Parents must nurture their children’s ability to be successful by giving them opportunities that allow them to step outside of their comfort zone yet are within their ability to be successful. It is so important to also acknowledge when children try new or hard things and validate the feelings of it being difficult and how they overcame it. There is power in celebrating overcoming hard things with our children to allow them to see how brave and courageous they can be when challenged to do so.
When kids try a new sport or participate in an activity, they do not know anyone or have never tried it before – this is courage. When kids stand up in front of a crowd and perform or read aloud in front of the class – this is courage. If they have a fear of heights and climb to the top of a big slide, that can take a tremendous amount of courage. It may look like small things to someone else, but for that child it may be conquering one of their biggest fears.
It is all about perspective and very individualized based on the child’s strengths and weaknesses. For many children, it can be the start of a new school year with the anticipation of a new class, new friends, new teacher, new expectations, etc. It is confronting the unknown that bonds us all and requires courage, no matter how old you are.
Tips to help encourage courage in children
- Communication. Building trust and a relationship where children feel comfortable to openly share about their feelings or passions can provide opportunities for parents to see times their child demonstrated bravery. Ask them how they felt using courage to overcome a fear? They may not realize they were brave, and you recognizing when they were can be a confidence boost.
- Observe. Perhaps you watch your child play sports or see them act in a play. Was there a moment you can pull out of your time watching your child that indicated bravery? Maybe the game went into overtime. Maybe the play had lighting or technical difficulties. Regardless of the adversity, what positive behavior did you see your child exhibit?
- Reminders. Repeated words of affirmation from a parent may be the positivity needed to muster courage to try in the face of fear. Building courage isn’t a one-and-done deal. It takes time and patience to build your child into a confident individual.
- Faith. Sometimes we must learn to control what we can control and leave what we cannot to God. It takes courage to accept what we cannot control and surrender the urge to avoid discomfort. This is a teaching moment with children about seasons of life and that tough times are generally temporary.
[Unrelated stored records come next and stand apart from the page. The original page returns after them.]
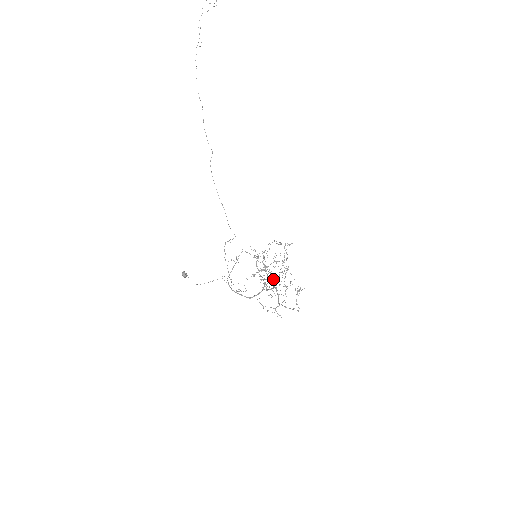
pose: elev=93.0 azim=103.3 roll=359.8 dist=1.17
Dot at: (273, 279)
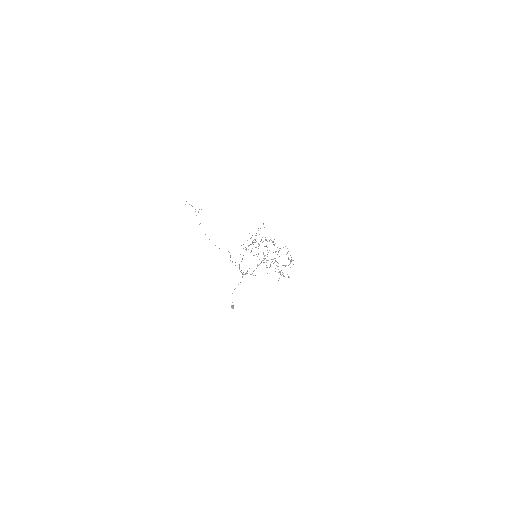
Dot at: occluded
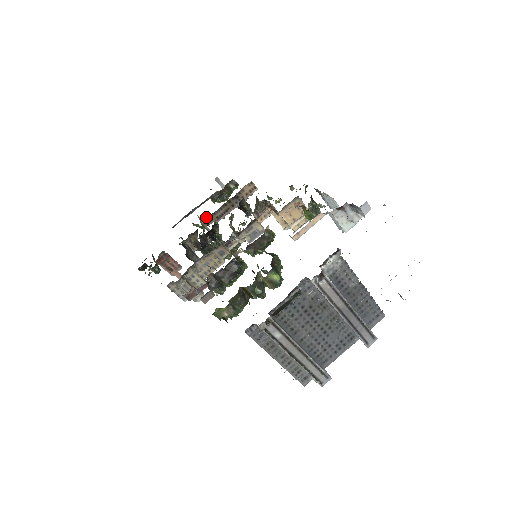
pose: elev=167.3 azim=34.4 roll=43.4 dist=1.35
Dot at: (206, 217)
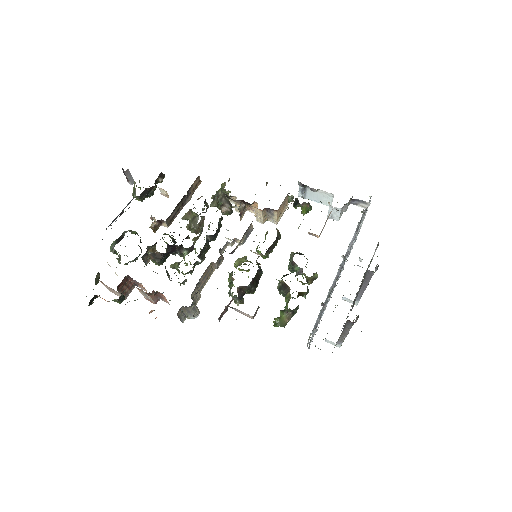
Dot at: (156, 222)
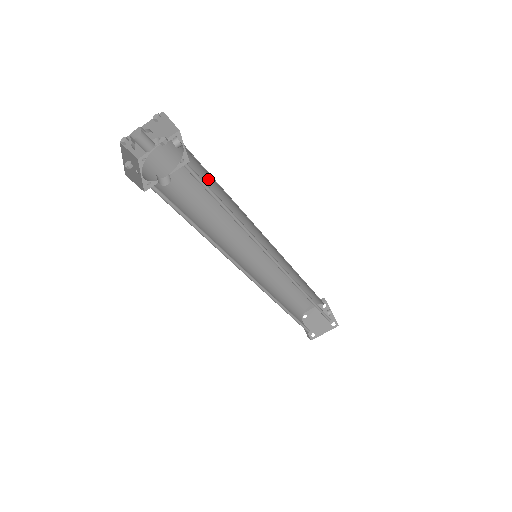
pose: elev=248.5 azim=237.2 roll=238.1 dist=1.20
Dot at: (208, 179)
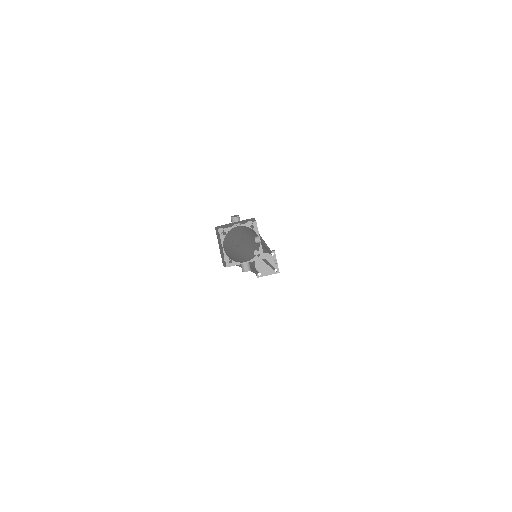
Dot at: (255, 234)
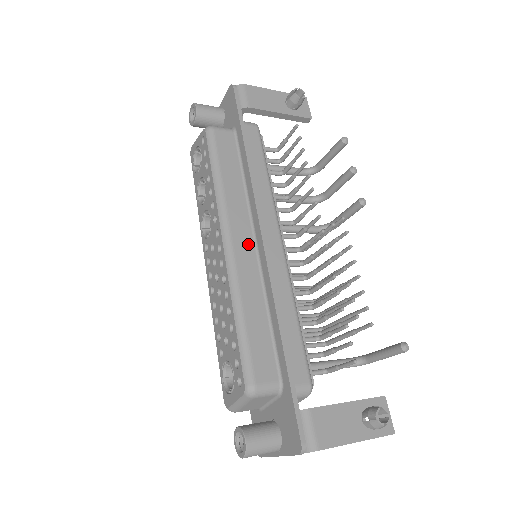
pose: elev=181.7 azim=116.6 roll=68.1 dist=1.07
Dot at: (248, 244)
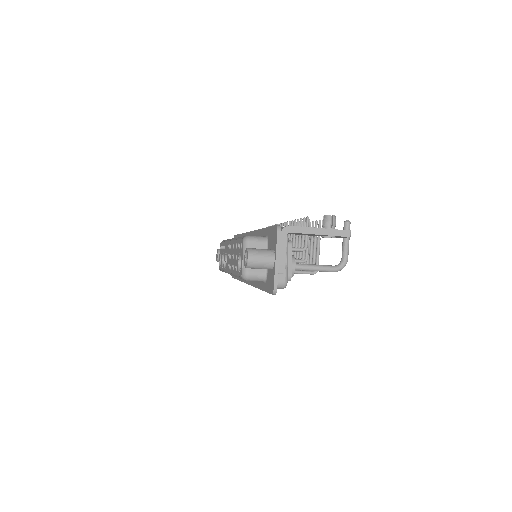
Dot at: occluded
- Keep moving forward. Let’s say your child gives into fear instead of courage. The good news is they can have a do-over opportunity when the next situation arises where they can choose courage over fear. Remind them of their humanity. Remind them of your belief in their abilities to achieve. Most importantly, encourage them to keep moving forward and not to dwell on mistakes, which are really learning opportunities and a part of childhood on the path to adulthood.
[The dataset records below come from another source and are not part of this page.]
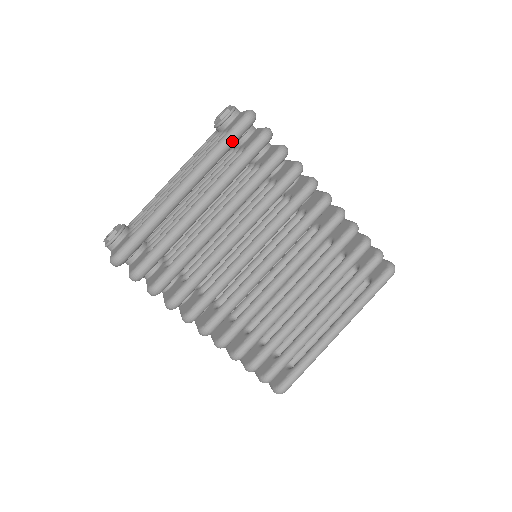
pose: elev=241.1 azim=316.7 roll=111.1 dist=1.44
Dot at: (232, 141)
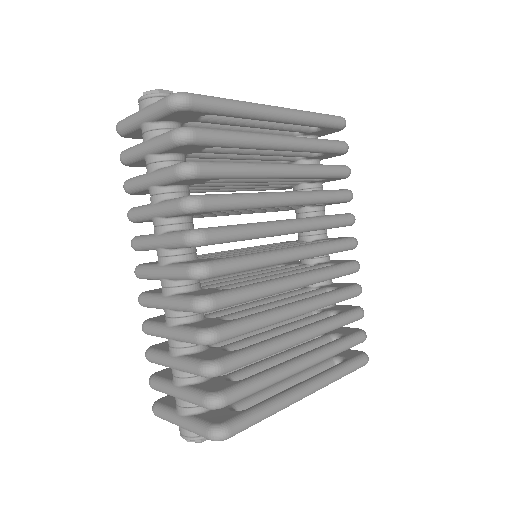
Dot at: (328, 121)
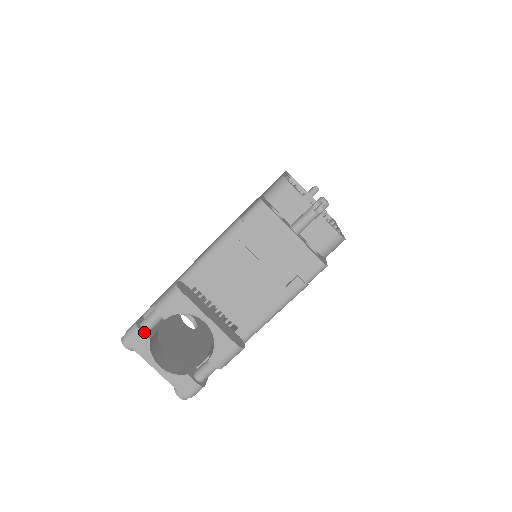
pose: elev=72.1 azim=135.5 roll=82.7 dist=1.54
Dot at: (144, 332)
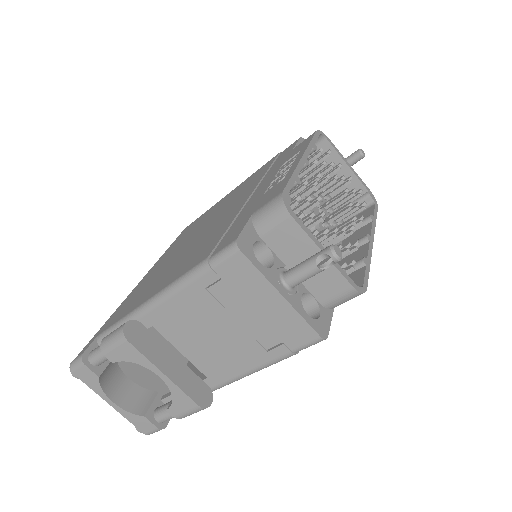
Dot at: (92, 368)
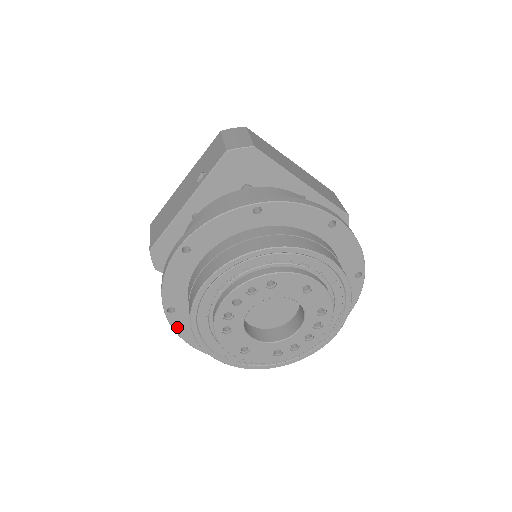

- Practice makes perfect. Trying new things helps children discover their passions or God-given talents. It’s equally as valuable to learn what you don’t like as it is to learn what you do like. When you know what you do like, you can begin to nurture your child in his or her strengths in different ways.
- Celebrate uniqueness. Children observe their peers, parents and the world around them to learn. They may see someone else with talents in an area that is not their strength. Remind your children that everyone has different God gifts and to not be discouraged if theirs are different from friends or other children their age. Some people find their talents very early, while some of us discover them later in life.